Exercise objective:
Can you quote the data below word for word, starting at the line that contains "0.11 to 0.15: 1.10" and ending at the line that contains "List the labels in order of value, largest", with both of those lines included?

------------------------------------

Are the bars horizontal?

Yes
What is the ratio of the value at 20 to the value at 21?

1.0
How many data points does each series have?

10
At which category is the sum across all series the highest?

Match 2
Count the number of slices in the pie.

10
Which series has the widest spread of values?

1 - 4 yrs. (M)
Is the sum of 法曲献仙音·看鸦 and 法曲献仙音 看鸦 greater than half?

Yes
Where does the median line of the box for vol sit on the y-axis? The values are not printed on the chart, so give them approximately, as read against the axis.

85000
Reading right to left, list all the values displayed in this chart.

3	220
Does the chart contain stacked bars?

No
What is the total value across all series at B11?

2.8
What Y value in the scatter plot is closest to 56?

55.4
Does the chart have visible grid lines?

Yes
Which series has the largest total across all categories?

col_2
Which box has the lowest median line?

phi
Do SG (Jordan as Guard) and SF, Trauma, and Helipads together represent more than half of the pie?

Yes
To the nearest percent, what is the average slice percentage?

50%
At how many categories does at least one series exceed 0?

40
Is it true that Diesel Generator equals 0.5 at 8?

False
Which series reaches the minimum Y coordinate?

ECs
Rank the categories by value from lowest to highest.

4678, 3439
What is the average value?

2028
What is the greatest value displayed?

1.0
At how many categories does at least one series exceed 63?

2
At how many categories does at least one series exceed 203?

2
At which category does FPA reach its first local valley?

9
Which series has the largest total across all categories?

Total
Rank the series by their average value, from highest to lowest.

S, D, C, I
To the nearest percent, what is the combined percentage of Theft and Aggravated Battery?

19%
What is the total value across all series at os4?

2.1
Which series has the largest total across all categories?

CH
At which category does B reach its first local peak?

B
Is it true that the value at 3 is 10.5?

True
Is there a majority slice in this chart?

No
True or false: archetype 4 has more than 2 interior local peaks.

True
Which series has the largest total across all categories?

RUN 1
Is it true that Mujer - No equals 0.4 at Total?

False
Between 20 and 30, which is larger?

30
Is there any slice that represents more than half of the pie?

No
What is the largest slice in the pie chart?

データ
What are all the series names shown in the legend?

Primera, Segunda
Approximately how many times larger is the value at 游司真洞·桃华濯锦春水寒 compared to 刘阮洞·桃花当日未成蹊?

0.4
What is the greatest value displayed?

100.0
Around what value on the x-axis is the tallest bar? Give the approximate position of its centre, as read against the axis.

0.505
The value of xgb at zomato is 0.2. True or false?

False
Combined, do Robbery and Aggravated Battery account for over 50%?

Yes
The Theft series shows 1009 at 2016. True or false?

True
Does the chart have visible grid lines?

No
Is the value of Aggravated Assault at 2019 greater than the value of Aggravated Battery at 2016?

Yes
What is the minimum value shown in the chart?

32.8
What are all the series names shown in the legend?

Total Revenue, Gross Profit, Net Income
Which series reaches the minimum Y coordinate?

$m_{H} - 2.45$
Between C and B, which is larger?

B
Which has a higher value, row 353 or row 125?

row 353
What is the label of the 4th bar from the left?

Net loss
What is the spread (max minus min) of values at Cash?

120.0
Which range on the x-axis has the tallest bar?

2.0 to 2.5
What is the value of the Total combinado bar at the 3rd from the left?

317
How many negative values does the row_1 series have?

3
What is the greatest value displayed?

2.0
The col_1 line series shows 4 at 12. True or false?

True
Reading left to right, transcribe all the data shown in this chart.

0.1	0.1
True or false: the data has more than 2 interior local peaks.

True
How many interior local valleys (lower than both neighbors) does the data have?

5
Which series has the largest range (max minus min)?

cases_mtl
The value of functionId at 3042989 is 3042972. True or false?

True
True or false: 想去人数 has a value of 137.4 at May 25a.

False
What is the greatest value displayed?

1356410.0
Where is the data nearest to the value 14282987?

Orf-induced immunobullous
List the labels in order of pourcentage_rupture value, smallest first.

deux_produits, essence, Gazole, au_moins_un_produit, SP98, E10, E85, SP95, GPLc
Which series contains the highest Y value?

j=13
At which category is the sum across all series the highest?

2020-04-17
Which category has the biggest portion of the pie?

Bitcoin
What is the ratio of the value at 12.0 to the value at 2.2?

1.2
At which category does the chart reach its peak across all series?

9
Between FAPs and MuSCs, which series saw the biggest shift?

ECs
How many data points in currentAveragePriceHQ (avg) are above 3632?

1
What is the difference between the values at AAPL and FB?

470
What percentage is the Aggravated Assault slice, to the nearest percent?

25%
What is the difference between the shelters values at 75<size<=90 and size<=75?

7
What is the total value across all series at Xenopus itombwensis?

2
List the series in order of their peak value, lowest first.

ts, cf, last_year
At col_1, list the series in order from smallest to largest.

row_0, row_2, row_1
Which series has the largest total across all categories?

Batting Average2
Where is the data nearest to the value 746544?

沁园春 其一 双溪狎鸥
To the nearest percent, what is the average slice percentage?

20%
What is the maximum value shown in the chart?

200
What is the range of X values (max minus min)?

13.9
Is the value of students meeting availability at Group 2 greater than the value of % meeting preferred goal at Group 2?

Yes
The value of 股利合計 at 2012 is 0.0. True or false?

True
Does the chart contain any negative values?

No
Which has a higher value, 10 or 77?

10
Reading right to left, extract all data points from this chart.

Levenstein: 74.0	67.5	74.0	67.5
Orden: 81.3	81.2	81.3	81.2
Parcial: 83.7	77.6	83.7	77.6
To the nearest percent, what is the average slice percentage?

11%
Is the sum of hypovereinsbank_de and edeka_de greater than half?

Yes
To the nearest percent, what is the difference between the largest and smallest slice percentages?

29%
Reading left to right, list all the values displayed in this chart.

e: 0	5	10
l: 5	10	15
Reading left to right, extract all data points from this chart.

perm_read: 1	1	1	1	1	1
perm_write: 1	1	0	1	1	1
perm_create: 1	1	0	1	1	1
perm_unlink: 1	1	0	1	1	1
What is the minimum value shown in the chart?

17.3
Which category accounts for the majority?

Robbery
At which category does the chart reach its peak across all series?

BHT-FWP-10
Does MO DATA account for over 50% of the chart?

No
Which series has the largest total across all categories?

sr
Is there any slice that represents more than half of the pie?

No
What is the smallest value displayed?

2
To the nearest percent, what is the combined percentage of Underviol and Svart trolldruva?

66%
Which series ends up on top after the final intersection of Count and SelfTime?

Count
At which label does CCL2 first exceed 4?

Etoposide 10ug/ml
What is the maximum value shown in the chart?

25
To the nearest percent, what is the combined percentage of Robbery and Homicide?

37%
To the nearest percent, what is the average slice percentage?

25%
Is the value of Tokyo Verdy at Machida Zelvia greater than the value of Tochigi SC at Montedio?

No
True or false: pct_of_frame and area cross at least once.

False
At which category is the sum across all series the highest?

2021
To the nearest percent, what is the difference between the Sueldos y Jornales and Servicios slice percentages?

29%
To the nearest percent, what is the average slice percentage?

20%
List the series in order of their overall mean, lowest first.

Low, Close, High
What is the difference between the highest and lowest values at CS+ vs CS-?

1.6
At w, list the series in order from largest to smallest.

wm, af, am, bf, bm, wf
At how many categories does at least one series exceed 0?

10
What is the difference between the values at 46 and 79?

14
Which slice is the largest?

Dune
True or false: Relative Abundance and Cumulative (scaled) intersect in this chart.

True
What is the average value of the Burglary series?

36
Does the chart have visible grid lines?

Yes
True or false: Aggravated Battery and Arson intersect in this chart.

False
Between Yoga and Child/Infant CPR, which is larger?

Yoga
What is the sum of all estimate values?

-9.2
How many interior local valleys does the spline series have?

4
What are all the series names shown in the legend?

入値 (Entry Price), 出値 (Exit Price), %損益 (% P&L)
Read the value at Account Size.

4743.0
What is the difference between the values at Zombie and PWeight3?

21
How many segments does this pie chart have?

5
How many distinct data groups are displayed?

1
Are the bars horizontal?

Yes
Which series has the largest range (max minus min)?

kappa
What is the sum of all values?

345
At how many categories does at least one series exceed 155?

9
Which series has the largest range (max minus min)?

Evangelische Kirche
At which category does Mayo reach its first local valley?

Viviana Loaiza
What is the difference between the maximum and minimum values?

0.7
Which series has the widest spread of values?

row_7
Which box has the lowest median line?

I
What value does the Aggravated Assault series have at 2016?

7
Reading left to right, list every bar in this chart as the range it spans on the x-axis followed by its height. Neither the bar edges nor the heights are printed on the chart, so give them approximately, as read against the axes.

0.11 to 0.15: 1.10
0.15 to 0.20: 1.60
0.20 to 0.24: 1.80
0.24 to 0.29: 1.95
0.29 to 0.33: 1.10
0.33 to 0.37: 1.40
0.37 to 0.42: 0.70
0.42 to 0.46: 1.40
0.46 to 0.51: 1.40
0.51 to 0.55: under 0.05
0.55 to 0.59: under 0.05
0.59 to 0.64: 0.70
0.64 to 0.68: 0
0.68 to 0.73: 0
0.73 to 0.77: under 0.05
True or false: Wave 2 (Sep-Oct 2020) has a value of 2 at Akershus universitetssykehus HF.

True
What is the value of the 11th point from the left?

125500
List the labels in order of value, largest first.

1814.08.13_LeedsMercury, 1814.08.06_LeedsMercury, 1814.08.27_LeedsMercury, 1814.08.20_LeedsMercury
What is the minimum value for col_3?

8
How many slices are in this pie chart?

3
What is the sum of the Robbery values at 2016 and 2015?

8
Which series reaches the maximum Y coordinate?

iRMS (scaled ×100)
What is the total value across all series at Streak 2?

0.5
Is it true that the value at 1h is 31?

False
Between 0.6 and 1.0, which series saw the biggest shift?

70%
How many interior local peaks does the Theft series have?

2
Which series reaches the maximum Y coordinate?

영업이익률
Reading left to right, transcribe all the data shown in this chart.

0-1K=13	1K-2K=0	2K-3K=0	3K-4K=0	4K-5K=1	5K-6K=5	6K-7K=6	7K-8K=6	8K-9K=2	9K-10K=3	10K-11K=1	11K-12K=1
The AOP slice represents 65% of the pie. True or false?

------------------------------------

Result:
0.11 to 0.15: 1.10
0.15 to 0.20: 1.60
0.20 to 0.24: 1.80
0.24 to 0.29: 1.95
0.29 to 0.33: 1.10
0.33 to 0.37: 1.40
0.37 to 0.42: 0.70
0.42 to 0.46: 1.40
0.46 to 0.51: 1.40
0.51 to 0.55: under 0.05
0.55 to 0.59: under 0.05
0.59 to 0.64: 0.70
0.64 to 0.68: 0
0.68 to 0.73: 0
0.73 to 0.77: under 0.05
True or false: Wave 2 (Sep-Oct 2020) has a value of 2 at Akershus universitetssykehus HF.

True
What is the value of the 11th point from the left?

125500
List the labels in order of value, largest first.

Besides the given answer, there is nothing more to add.